Favorite Norah Jones song (for the moment): "Nightingale"

Monday, 3 December 2007

It's beginning to look a lot like...

a Charlie Brown's Christmas. At least here in our apartment, anyway. We got this little tree from the flower shop down the street. I think the kids wanted it because it looks like it needs a little cheering up. We'll do our best.
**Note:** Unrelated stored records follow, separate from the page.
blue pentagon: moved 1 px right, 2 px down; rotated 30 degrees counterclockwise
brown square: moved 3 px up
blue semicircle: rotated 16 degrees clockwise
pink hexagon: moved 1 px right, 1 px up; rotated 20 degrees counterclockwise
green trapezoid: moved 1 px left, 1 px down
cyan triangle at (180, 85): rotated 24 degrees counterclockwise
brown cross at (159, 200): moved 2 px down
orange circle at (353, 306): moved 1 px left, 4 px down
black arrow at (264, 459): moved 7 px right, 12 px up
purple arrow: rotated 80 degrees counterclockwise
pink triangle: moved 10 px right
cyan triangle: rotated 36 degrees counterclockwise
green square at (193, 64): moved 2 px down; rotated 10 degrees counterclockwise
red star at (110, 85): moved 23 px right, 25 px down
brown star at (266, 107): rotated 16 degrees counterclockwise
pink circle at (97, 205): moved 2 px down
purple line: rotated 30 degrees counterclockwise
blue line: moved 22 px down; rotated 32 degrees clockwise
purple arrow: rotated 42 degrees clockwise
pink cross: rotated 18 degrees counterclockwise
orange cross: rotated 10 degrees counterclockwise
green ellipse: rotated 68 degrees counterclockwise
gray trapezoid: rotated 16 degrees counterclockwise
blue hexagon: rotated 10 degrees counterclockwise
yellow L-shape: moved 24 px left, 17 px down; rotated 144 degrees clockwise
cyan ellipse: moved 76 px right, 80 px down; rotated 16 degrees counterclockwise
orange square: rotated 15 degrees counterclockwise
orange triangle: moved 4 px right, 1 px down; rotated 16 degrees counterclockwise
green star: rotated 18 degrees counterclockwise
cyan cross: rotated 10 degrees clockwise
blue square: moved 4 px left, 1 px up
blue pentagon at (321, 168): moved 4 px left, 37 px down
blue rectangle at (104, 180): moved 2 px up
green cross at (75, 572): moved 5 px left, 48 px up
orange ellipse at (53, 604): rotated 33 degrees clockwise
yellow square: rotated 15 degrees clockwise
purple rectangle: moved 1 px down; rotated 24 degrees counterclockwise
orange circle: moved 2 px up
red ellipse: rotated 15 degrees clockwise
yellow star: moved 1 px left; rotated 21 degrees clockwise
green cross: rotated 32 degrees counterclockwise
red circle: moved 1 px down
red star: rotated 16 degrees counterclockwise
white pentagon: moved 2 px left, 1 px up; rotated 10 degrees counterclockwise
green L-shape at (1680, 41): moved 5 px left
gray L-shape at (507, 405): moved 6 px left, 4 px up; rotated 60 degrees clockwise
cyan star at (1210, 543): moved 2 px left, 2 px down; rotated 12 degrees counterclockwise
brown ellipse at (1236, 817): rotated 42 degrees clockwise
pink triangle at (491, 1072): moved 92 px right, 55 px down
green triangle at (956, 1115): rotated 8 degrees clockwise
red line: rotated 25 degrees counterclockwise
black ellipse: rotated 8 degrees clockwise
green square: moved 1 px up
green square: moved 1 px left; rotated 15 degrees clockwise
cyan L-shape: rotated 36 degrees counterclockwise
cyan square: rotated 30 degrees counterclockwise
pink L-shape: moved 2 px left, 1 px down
We decorated a little bit for Christmas, but there is not comparison to what the Galeries Lafayette's windows are showing.

Sunday, 2 December 2007


We just arrived back from a nice trip to Brussels. What a time we had! Here are my top 7 (because it's such a magical number) memories.

7- Tin Tin murals.
6- A Dungeon and Dragonesque carrousel.

5- Waffles and frites(apparently Belgium is the true home of the "French fry".)
4- Tasty brunch in a fantastic bookstore.
3- Mannekin pis dressed up like Saint Nick, and "taking care of business".

2- City Hall lit up at night with Christmas lights, and the nearby Christmas market. Truly spectacular.

1- Seeing Sean's family, including watching Jeremy's soccer game (he is FAST!), and much imaginative play among J, Q and M which involved building forts and marching. Not to forget, M senior, a teen,entertained us with various music videos and humorous episodes from Mad TV, along with a cool dance she performed live. There is a whole world out there about which I know nothing, and M helped shed some light there.